== MATERIAL PROVIDED ==

>>>

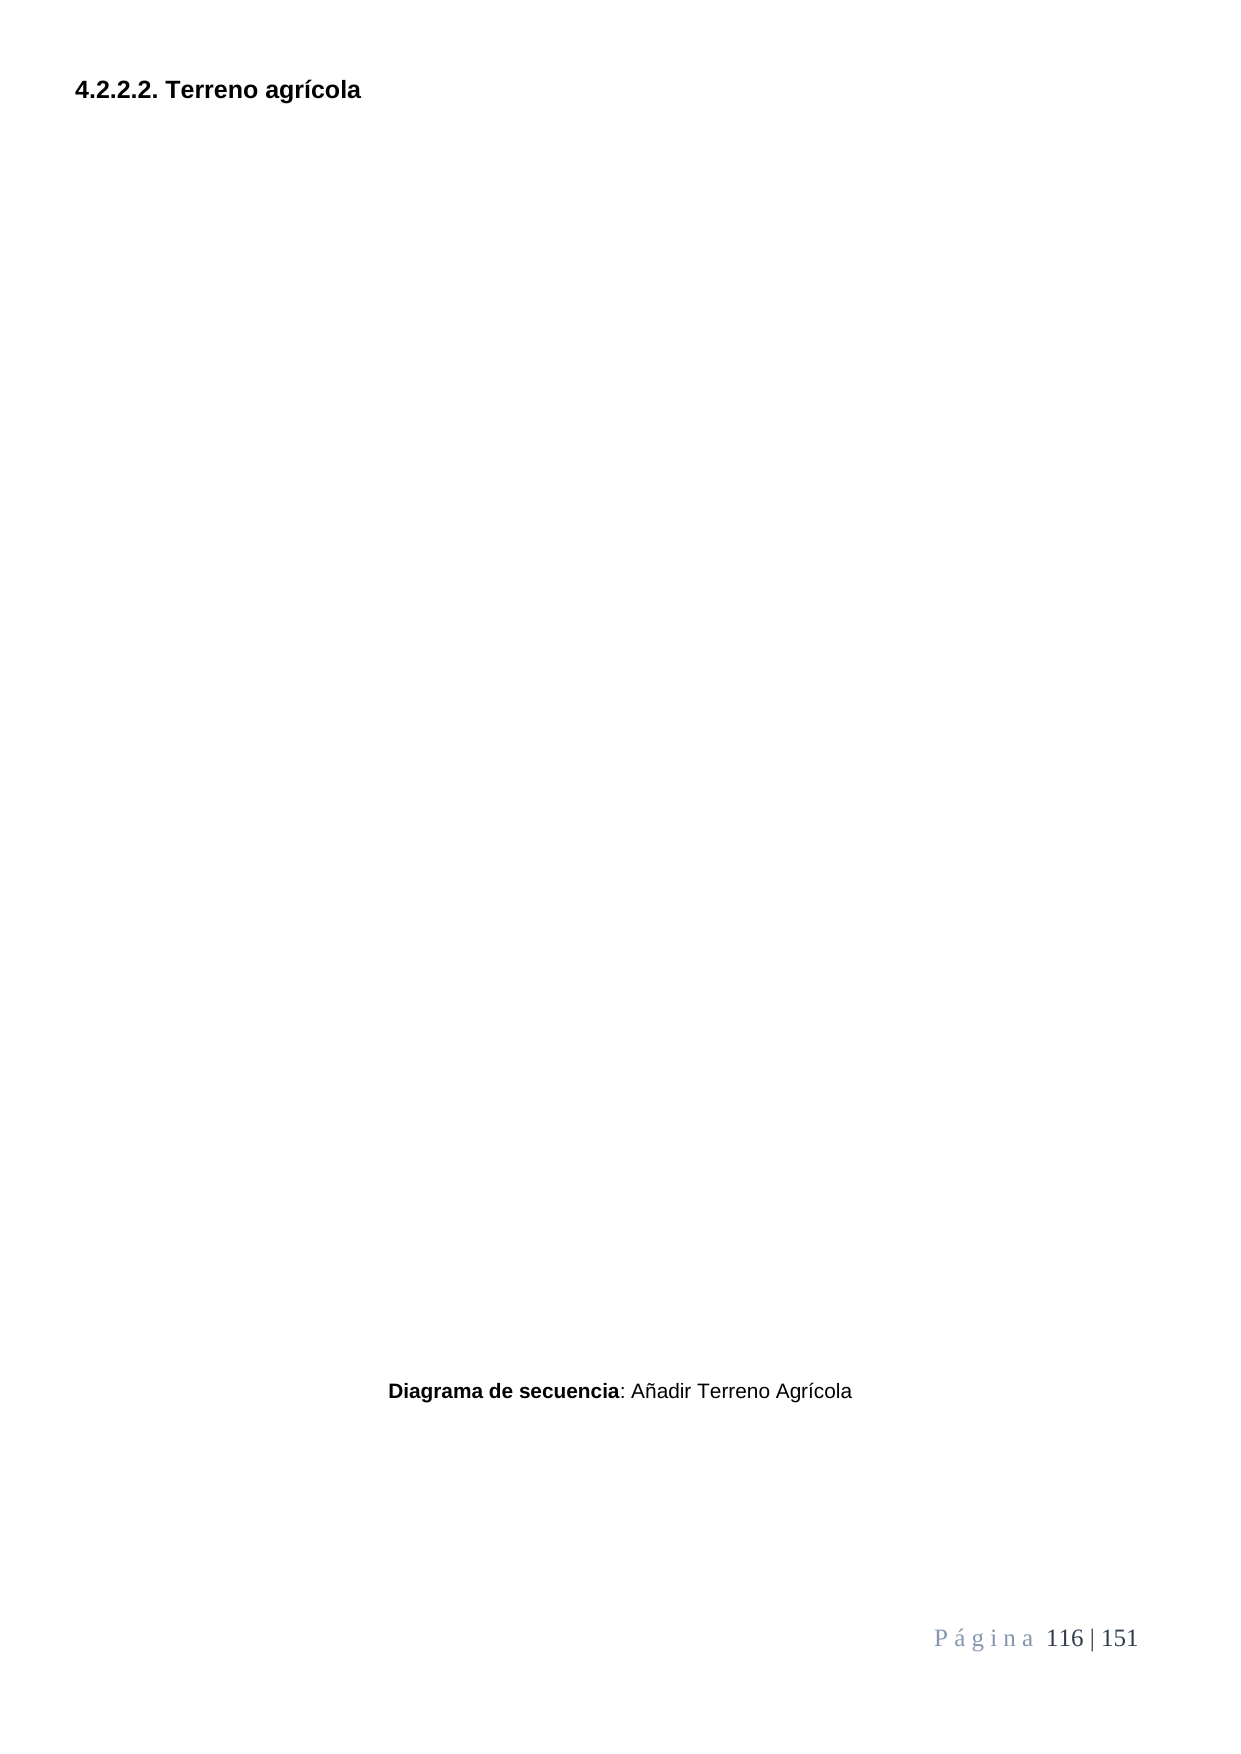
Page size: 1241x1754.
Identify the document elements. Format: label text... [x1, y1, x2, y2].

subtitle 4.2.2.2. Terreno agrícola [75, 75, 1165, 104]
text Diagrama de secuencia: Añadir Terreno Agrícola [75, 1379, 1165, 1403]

<<<
>>>

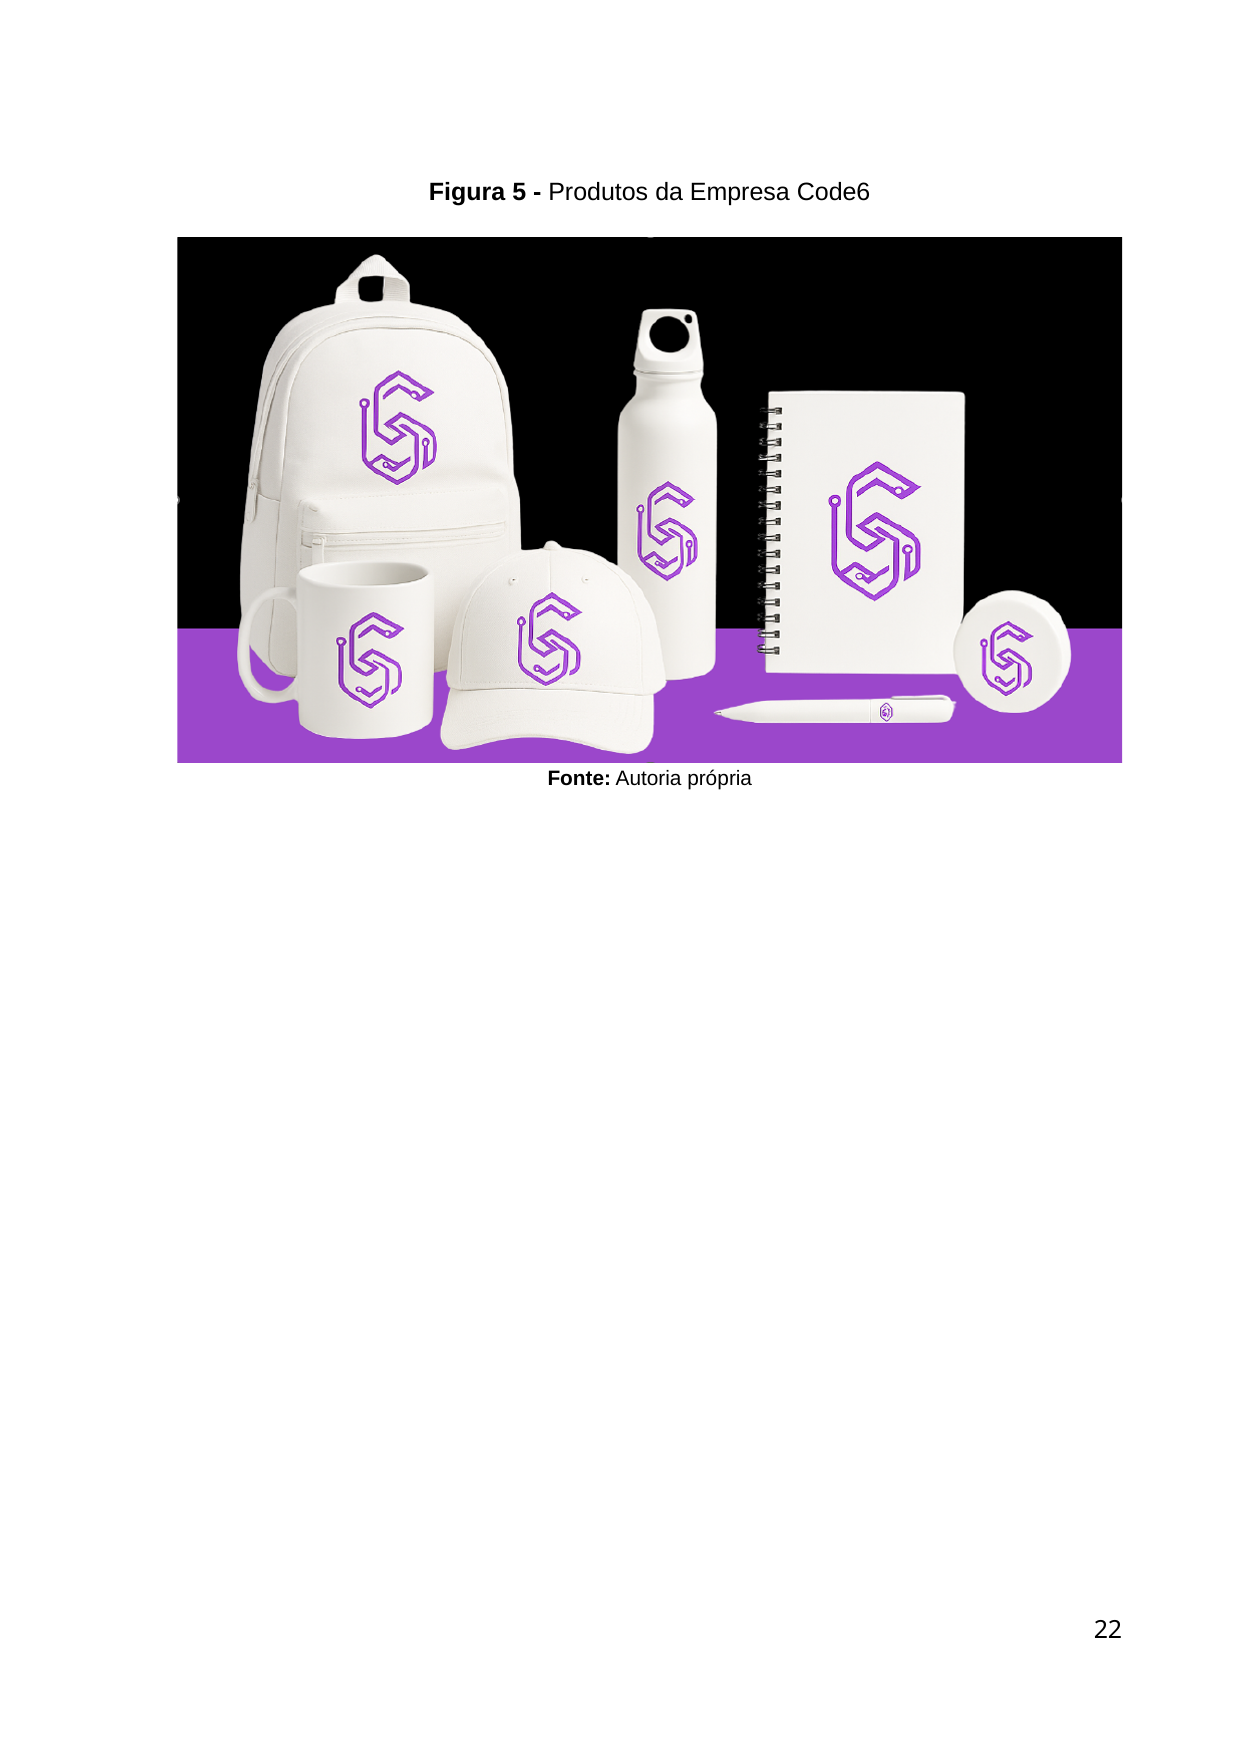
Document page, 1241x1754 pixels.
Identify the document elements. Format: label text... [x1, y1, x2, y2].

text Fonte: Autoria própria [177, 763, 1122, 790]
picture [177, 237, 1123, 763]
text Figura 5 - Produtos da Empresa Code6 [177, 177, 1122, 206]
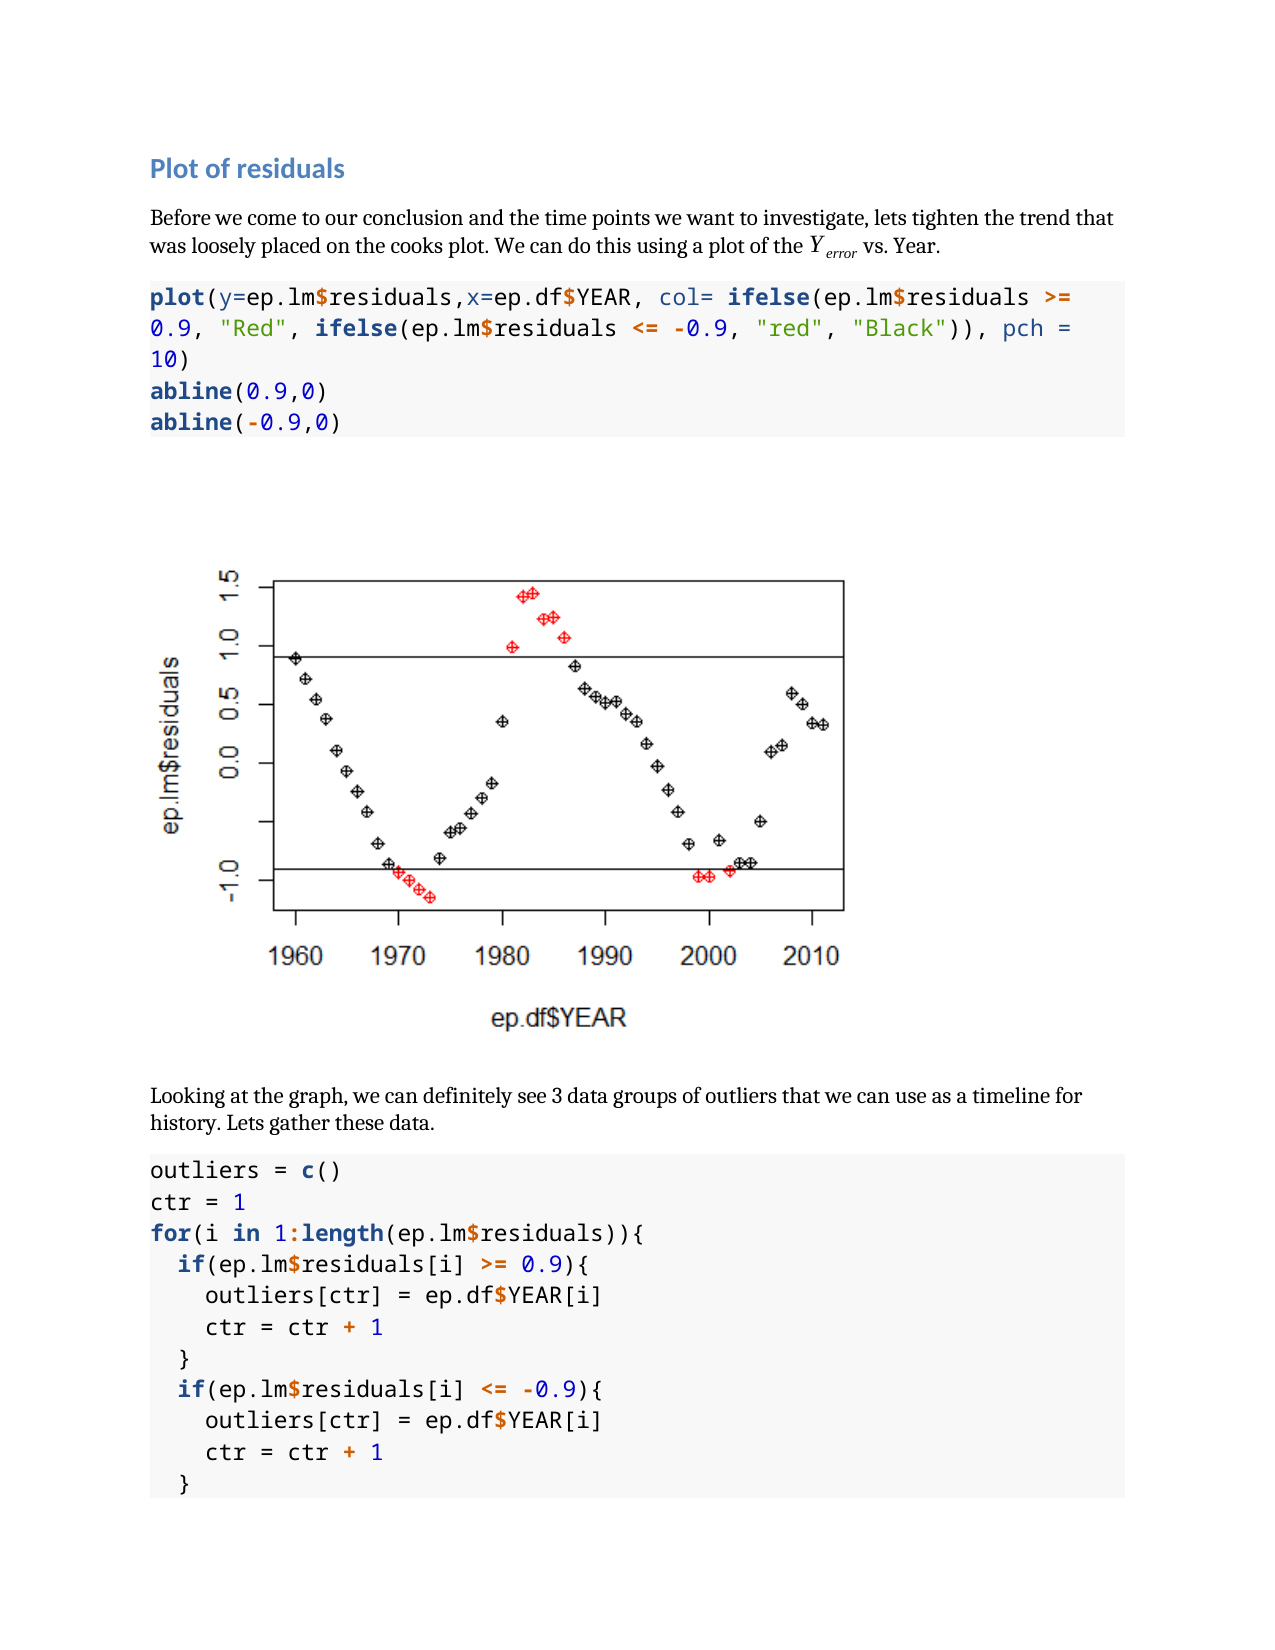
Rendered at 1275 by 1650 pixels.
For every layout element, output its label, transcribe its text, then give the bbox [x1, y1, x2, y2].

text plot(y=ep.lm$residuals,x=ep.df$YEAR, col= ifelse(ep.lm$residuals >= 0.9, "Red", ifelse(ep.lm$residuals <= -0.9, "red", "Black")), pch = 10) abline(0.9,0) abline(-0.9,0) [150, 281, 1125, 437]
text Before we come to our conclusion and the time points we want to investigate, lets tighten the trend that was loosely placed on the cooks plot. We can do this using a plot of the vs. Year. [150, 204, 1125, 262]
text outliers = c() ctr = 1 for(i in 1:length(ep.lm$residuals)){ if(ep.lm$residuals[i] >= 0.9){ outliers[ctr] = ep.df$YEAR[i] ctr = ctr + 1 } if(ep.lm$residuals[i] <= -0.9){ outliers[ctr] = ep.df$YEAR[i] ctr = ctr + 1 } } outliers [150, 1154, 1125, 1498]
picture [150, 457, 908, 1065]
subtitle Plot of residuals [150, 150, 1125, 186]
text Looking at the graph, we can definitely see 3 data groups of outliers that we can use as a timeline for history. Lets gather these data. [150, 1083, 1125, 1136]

<<<

Go through the preceding material and copy each line that has the word "pixels".

Document page, 1241x1754 pixels.
Rendered at 1275 by 1650 pixels.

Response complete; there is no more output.